Device functions do not allow matrices of more than 8192 elements
Or, more probably, of more than 32kb.
I have the following code:
function [memory] = __device__ memtest1() memory = zeros(2047,4) for i = 0..size(memory,0)-1 for d = 0..3 memory[i,d] = tuple_count(max(i,d),d) end end end function [memory] = __device__ memtest2() memory = zeros(2049,4) for i = 0..size(memory,0)-1 for d = 0..3 memory[i,d] = tuple_count(max(i,d),d) end end end function [] = main( memtest1() memtest2() end
The first call works just fine (test by commenting out the second one), but the second one crashes to desktop for me.Weird, as I would expect quasar would simply execute this on the CPU when the memory footprint grows too large (which I assume happens anyhow because of the relative ease of the functions).

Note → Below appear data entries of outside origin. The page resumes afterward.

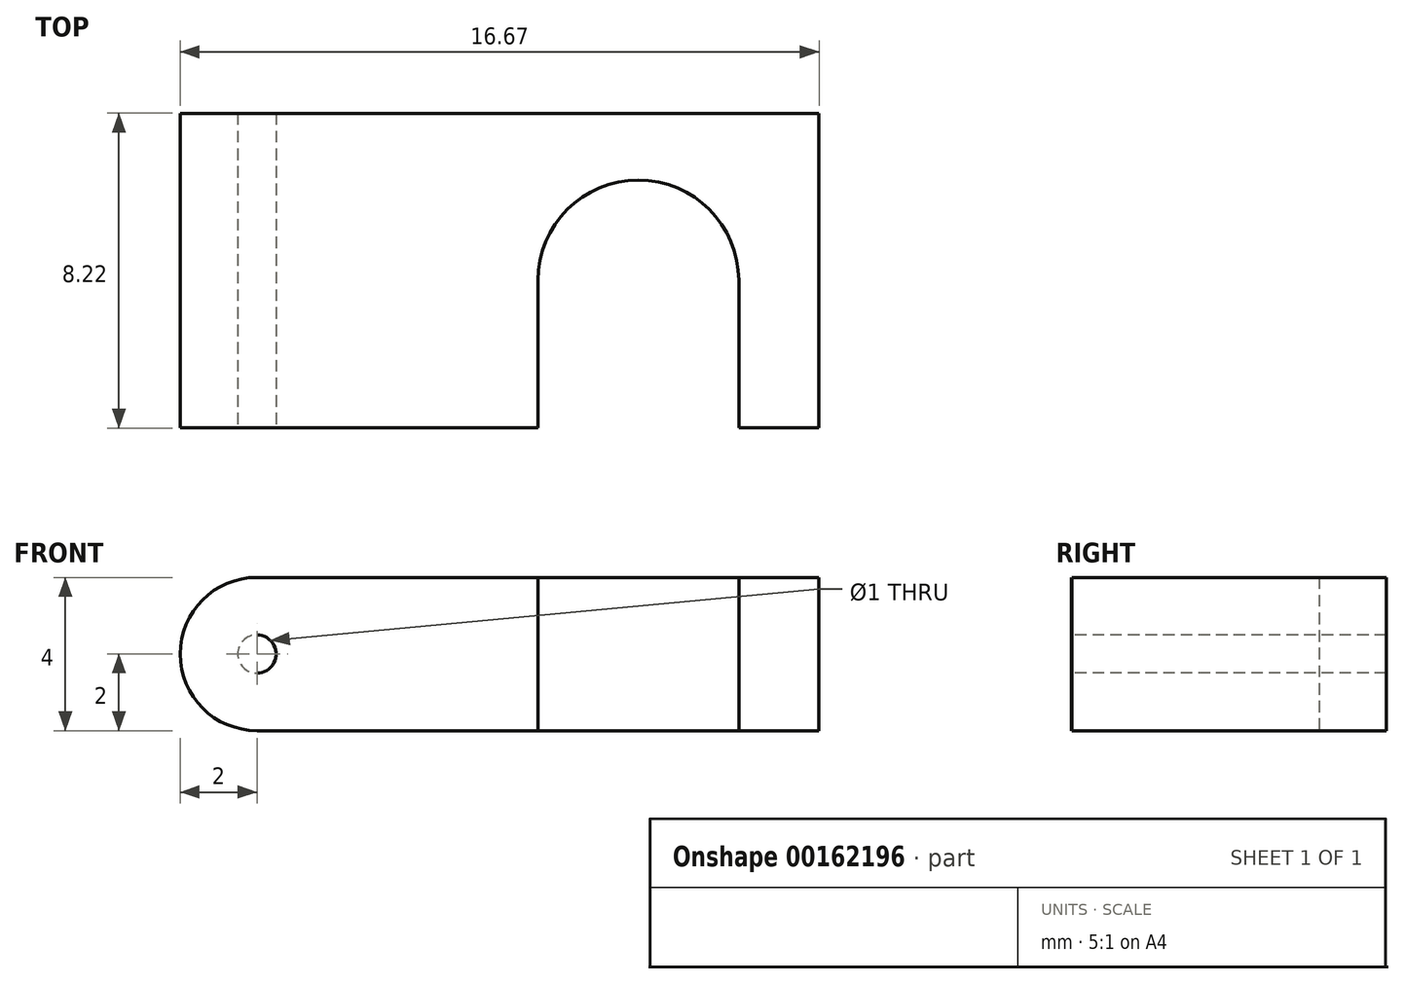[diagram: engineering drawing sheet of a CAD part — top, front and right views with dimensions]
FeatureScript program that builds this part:
annotation { "Feature Type Name" : "Feature", "Feature Type Description" : "" }
export const myFeature = defineFeature(function(context is Context, id is Id, definition is map)
    precondition{}
    {
        {
            var Q0;
            Q0=qCreatedBy(makeId("Top.planeOp"),FACE);
            var sketch = newSketch(context, id + "F0", { "sketchPlane" : qUnion([Q0])});
            skLineSegment(sketch, "E0.bottom", {"start": v(0, 0) * mm, "end": v(14.67, 0) * mm});
            skLineSegment(sketch, "E0.top", {"start": v(0, 8.2) * mm, "end": v(14.67, 8.2) * mm});
            skLineSegment(sketch, "E0.left", {"start": v(0, 0) * mm, "end": v(0, 8.2) * mm});
            skLineSegment(sketch, "E0.right", {"start": v(14.67, 0) * mm, "end": v(14.67, 8.2) * mm});
            skLineSegment(sketch, "E1", {"start": v(12.57, 0) * mm, "end": v(12.57, 3.84) * mm});
            skLineSegment(sketch, "E2", {"start": v(7.33, 0) * mm, "end": v(7.33, 3.84) * mm});
            skArc(sketch, "E3", {"start": v(12.57, 3.84) * mm, "mid": v(9.95, 6.46) * mm, "end": v(7.33, 3.84) * mm});
            skSolve(sketch);
        }
        {
            var Q0;
            Q0=makeQuery(id+"F0.imprint","IMPRINT",FACE,{"disambiguationData":[TD([[makeQuery(id+"F0.imprint","IMPRINT",EDGE,{"derivedFrom":sQuery(id+"F0.wireOp",EDGE,"E0.top")}),-1.0]])]});
            extrude(context, id + "F1", {"entities" : qUnion([Q0]), "depth" : 4 * mm});
        }
        {
            var Q0;
            Q0=makeQuery(id+"F1.opExtrude","SWEPT_FACE",FACE,{"disambiguationData":[OSD([sQuery(id+"F0.wireOp",EDGE,"E0.top")])]});
            var sketch = newSketch(context, id + "F2", { "sketchPlane" : qUnion([Q0])});
            skArc(sketch, "E4", {"start": v(0, 0) * mm, "mid": v(2, 2) * mm, "end": v(0, 4) * mm});
            skSolve(sketch);
        }
        {
            var Q0;
            Q0=makeQuery(id+"F2.imprint","IMPRINT",FACE,{"disambiguationData":[TD([[makeQuery(id+"F2.imprint","IMPRINT",EDGE,{"derivedFrom":sQuery(id+"F2.wireOp",EDGE,"E4")}),1.0]])]});
            extrude(context, id + "F3", {"entities" : qUnion([Q0]), "operationType" : NewBodyOperationType.ADD, "oppositeDirection" : true, "depth" : 8.21 * mm});
        }
        {
            var Q0;
            Q0=qCreatedBy(makeId("Front.planeOp"),FACE);
            var sketch = newSketch(context, id + "F4", { "sketchPlane" : qUnion([Q0])});
            skCircle(sketch, "E5", {"center": v(0, 2) * mm, "radius": 0.5 * mm});
            skSolve(sketch);
        }
        {
            var Q0;
            Q0=makeQuery(id+"F4.imprint","IMPRINT",FACE,{"disambiguationData":[TD([[makeQuery(id+"F4.imprint","IMPRINT",EDGE,{"derivedFrom":sQuery(id+"F4.wireOp",EDGE,"E5")}),1.0]])]});
            extrude(context, id + "F5", {"entities" : qUnion([Q0]), "operationType" : NewBodyOperationType.REMOVE, "oppositeDirection" : true, "depth" : 25 * mm});
        }
    });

On a related note, it should probably not crash to desktop, but give a more graceful warning message that the memory passed a certain bound.
In the last release of Quasar, it is possible to configure the maximum amount of memory that can be allocated from a kernel function. Go to Redshift/Program settings/Runtime. I suggest reserving for example 128 MB of dynamic kernel memory, with a maximum block size of 128 KB (corresponding to +/- 32766 elements in 32-bit floating point precision or +/- 16382 elements in 64-bit precision – note that there are also some overhead bytes).
I will investigate more the crash issue in linux, the error message should be ((native function call) memtest1 – error from user-code: No allocator for object of the specified size!)